Any ideas you have on have to fix this would be greatly appreciated.

Thanks.
Glenn.


----------



## EBSchrader (Jan 28, 2001)

Looks like you managed to get your sections set up OK. Here is what I found under Word 2003 Help: 
On VIEW menu, click HEADER AND FOOTER. On that toolbar, do the following:
To add Page X of Y page numbers, click INSERT AUTO TEXT, and then click PAGE X OF Y in the list. The page # is automatically inserted and aligned on the left margin of the header or footer. To move the page # to the center to right margin, click in front of the page #, and then press the TAB key. 
Let us know if this helps your problem, please.


----------



## gforrest (Mar 31, 2006)

I have tried this however, when I attempt to insert the page number and then close the Footer it reverts to the incorrect number.

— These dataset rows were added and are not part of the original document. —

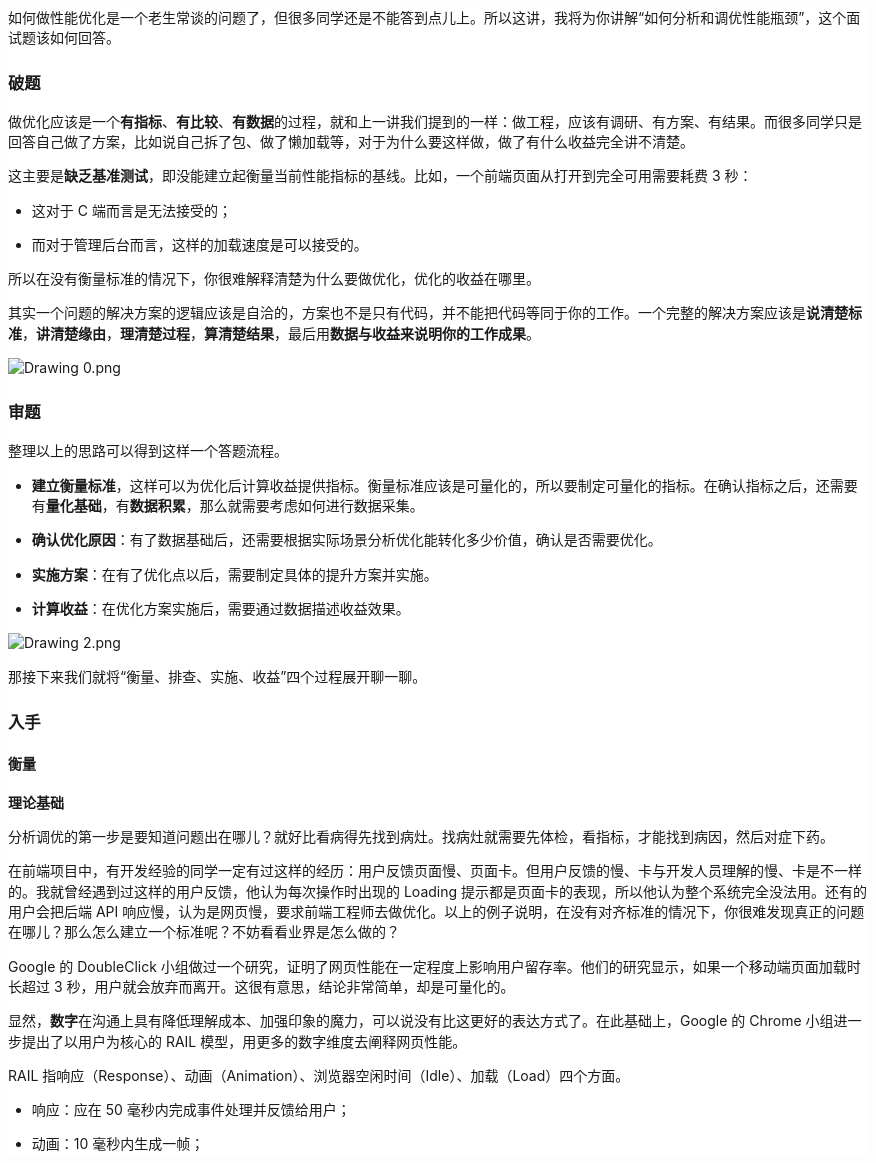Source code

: <p data-nodeid="35858" class="">如何做性能优化是一个老生常谈的问题了，但很多同学还是不能答到点儿上。所以这讲，我将为你讲解“如何分析和调优性能瓶颈”，这个面试题该如何回答。</p>
<h3 data-nodeid="35859">破题</h3>
<p data-nodeid="35860">做优化应该是一个<strong data-nodeid="36027">有指标</strong>、<strong data-nodeid="36028">有比较</strong>、<strong data-nodeid="36029">有数据</strong>的过程，就和上一讲我们提到的一样：做工程，应该有调研、有方案、有结果。而很多同学只是回答自己做了方案，比如说自己拆了包、做了懒加载等，对于为什么要这样做，做了有什么收益完全讲不清楚。</p>
<p data-nodeid="35861">这主要是<strong data-nodeid="36035">缺乏基准测试</strong>，即没能建立起衡量当前性能指标的基线。比如，一个前端页面从打开到完全可用需要耗费 3 秒：</p>
<ul data-nodeid="35862">
<li data-nodeid="35863">
<p data-nodeid="35864">这对于 C 端而言是无法接受的；</p>
</li>
<li data-nodeid="35865">
<p data-nodeid="35866">而对于管理后台而言，这样的加载速度是可以接受的。</p>
</li>
</ul>
<p data-nodeid="35867">所以在没有衡量标准的情况下，你很难解释清楚为什么要做优化，优化的收益在哪里。</p>
<p data-nodeid="35868">其实一个问题的解决方案的逻辑应该是自洽的，方案也不是只有代码，并不能把代码等同于你的工作。一个完整的解决方案应该是<strong data-nodeid="36060">说清楚标准</strong>，<strong data-nodeid="36061">讲清楚缘由</strong>，<strong data-nodeid="36062">理清楚过程</strong>，<strong data-nodeid="36063">算清楚结果</strong>，最后用<strong data-nodeid="36064">数据与收益来说明你的工作成果</strong>。</p>
<p data-nodeid="35869"><img src="https://s0.lgstatic.com/i/image/M00/8D/1B/CgqCHl_4K1eAAyQ-AAVO-To5VrY635.png" alt="Drawing 0.png" data-nodeid="36067"></p>
<h3 data-nodeid="35870">审题</h3>
<p data-nodeid="35871">整理以上的思路可以得到这样一个答题流程。</p>
<ul data-nodeid="35872">
<li data-nodeid="35873">
<p data-nodeid="35874"><strong data-nodeid="36082">建立衡量标准</strong>，这样可以为优化后计算收益提供指标。衡量标准应该是可量化的，所以要制定可量化的指标。在确认指标之后，还需要有<strong data-nodeid="36083">量化基础</strong>，有<strong data-nodeid="36084">数据积累</strong>，那么就需要考虑如何进行数据采集。</p>
</li>
<li data-nodeid="35875">
<p data-nodeid="35876"><strong data-nodeid="36089">确认优化原因</strong>：有了数据基础后，还需要根据实际场景分析优化能转化多少价值，确认是否需要优化。</p>
</li>
<li data-nodeid="35877">
<p data-nodeid="35878"><strong data-nodeid="36094">实施方案</strong>：在有了优化点以后，需要制定具体的提升方案并实施。</p>
</li>
<li data-nodeid="35879">
<p data-nodeid="35880"><strong data-nodeid="36099">计算收益</strong>：在优化方案实施后，需要通过数据描述收益效果。</p>
</li>
</ul>
<p data-nodeid="35881"><img src="https://s0.lgstatic.com/i/image2/M01/04/F5/CgpVE1_4K3WAQsx2AABVF04Sf88136.png" alt="Drawing 2.png" data-nodeid="36102"></p>
<p data-nodeid="35882">那接下来我们就将“衡量、排查、实施、收益”四个过程展开聊一聊。</p>
<h3 data-nodeid="35883">入手</h3>
<h4 data-nodeid="35884">衡量</h4>
<p data-nodeid="35885"><strong data-nodeid="36109">理论基础</strong></p>
<p data-nodeid="35886">分析调优的第一步是要知道问题出在哪儿？就好比看病得先找到病灶。找病灶就需要先体检，看指标，才能找到病因，然后对症下药。</p>
<p data-nodeid="35887">在前端项目中，有开发经验的同学一定有过这样的经历：用户反馈页面慢、页面卡。但用户反馈的慢、卡与开发人员理解的慢、卡是不一样的。我就曾经遇到过这样的用户反馈，他认为每次操作时出现的 Loading 提示都是页面卡的表现，所以他认为整个系统完全没法用。还有的用户会把后端 API 响应慢，认为是网页慢，要求前端工程师去做优化。以上的例子说明，在没有对齐标准的情况下，你很难发现真正的问题在哪儿？那么怎么建立一个标准呢？不妨看看业界是怎么做的？</p>
<p data-nodeid="35888">Google 的 DoubleClick 小组做过一个研究，证明了网页性能在一定程度上影响用户留存率。他们的研究显示，如果一个移动端页面加载时长超过 3 秒，用户就会放弃而离开。这很有意思，结论非常简单，却是可量化的。</p>
<p data-nodeid="35889">显然，<strong data-nodeid="36118">数字</strong>在沟通上具有降低理解成本、加强印象的魔力，可以说没有比这更好的表达方式了。在此基础上，Google 的 Chrome 小组进一步提出了以用户为核心的 RAIL 模型，用更多的数字维度去阐释网页性能。</p>
<p data-nodeid="35890">RAIL 指响应（Response）、动画（Animation）、浏览器空闲时间（Idle）、加载（Load）四个方面。</p>
<ul data-nodeid="35891">
<li data-nodeid="35892">
<p data-nodeid="35893">响应：应在 50 毫秒内完成事件处理并反馈给用户；</p>
</li>
<li data-nodeid="35894">
<p data-nodeid="35895">动画：10 毫秒内生成一帧；</p>
</li>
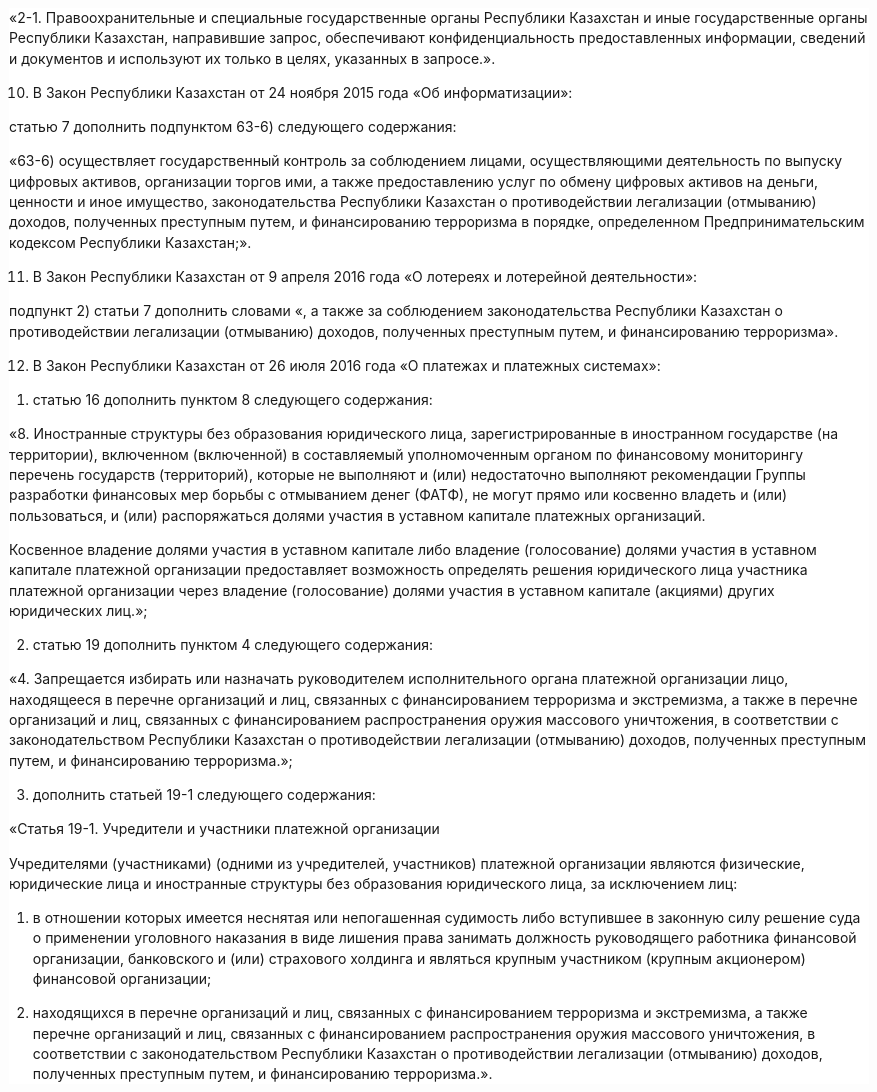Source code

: «2-1. Правоохранительные и специальные государственные органы Республики Казахстан и иные государственные органы Республики Казахстан, направившие запрос, обеспечивают конфиденциальность предоставленных информации, сведений и документов и используют их только в целях, указанных в запросе.».

10. В Закон Республики Казахстан от 24 ноября 2015 года  «Об информатизации»:

статью 7 дополнить подпунктом 63-6) следующего содержания:

«63-6) осуществляет государственный контроль за соблюдением лицами, осуществляющими деятельность по выпуску цифровых активов, организации торгов ими, а также предоставлению услуг по обмену цифровых активов на деньги, ценности и иное имущество, законодательства Республики Казахстан о противодействии легализации (отмыванию) доходов, полученных преступным путем, и финансированию терроризма в порядке, определенном Предпринимательским кодексом Республики Казахстан;».

11. В Закон Республики Казахстан от 9 апреля 2016 года  «О лотереях и лотерейной деятельности»:

подпункт 2) статьи 7 дополнить словами «, а также за соблюдением законодательства Республики Казахстан о противодействии легализации (отмыванию) доходов, полученных преступным путем, и финансированию терроризма».

12. В Закон Республики Казахстан от 26 июля 2016 года  «О платежах и платежных системах»:

1) статью 16 дополнить пунктом 8 следующего содержания:

«8. Иностранные структуры без образования юридического лица, зарегистрированные в иностранном государстве (на территории), включенном (включенной) в составляемый уполномоченным органом по финансовому мониторингу перечень государств (территорий), которые не выполняют и (или) недостаточно выполняют рекомендации Группы разработки финансовых мер борьбы с отмыванием денег (ФАТФ), не могут прямо или косвенно владеть и (или) пользоваться, и (или) распоряжаться долями участия в уставном капитале платежных организаций.

Косвенное владение долями участия в уставном капитале либо владение (голосование) долями участия в уставном капитале платежной организации предоставляет возможность определять решения юридического лица участника платежной организации через владение (голосование) долями участия в уставном капитале (акциями) других юридических лиц.»;

2) статью 19 дополнить пунктом 4 следующего содержания:

«4. Запрещается избирать или назначать руководителем исполнительного органа платежной организации лицо, находящееся в перечне организаций и лиц, связанных с финансированием терроризма и экстремизма, а также в перечне организаций и лиц, связанных с финансированием распространения оружия массового уничтожения, в соответствии  с законодательством Республики Казахстан о противодействии легализации (отмыванию) доходов, полученных преступным путем, и финансированию терроризма.»;

3) дополнить статьей 19-1 следующего содержания:

«Статья 19-1. Учредители и участники платежной организации

Учредителями (участниками) (одними из учредителей, участников) платежной организации являются физические, юридические лица и иностранные структуры без образования юридического лица, за исключением лиц:

1) в отношении которых имеется неснятая или непогашенная судимость либо вступившее в законную силу решение суда о применении уголовного наказания в виде лишения права занимать должность руководящего работника финансовой организации, банковского и (или) страхового холдинга и являться крупным участником (крупным акционером) финансовой организации;

2) находящихся в перечне организаций и лиц, связанных  с финансированием терроризма и экстремизма, а также перечне организаций и лиц, связанных с финансированием распространения оружия массового уничтожения, в соответствии с законодательством Республики Казахстан  о противодействии легализации (отмыванию) доходов, полученных преступным путем, и финансированию терроризма.».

Thanks for your reply though.

Glenn.


----------



## Martial33 (Nov 1, 2002)

did you try going to 
- insert
- page numbers
- format

there is a drop down menu from format that gives you differnt formats

also a "start at"

if the numbers skip, you could use "continue from previous section"

also look for page breaks inserted throughout the document - might effect it.


----------



## cristobal03 (Aug 5, 2005)

I don't know if this is an optimal solution, but it should work well enough.

For each section's footer, manually type the section number. Then, from the menu bar select *Insert-->Page Numbers...*. Click the *Format...* button in the *Page Numbers* dialog, then select the *Start at:* option in the *Page Number Format* dialog. Manually typing the section (chapter) number eliminates that portion of the problem. However, it will become more difficult to maintain.

This will work best if section breaks always coincide with page breaks.

HTH

chris.


----------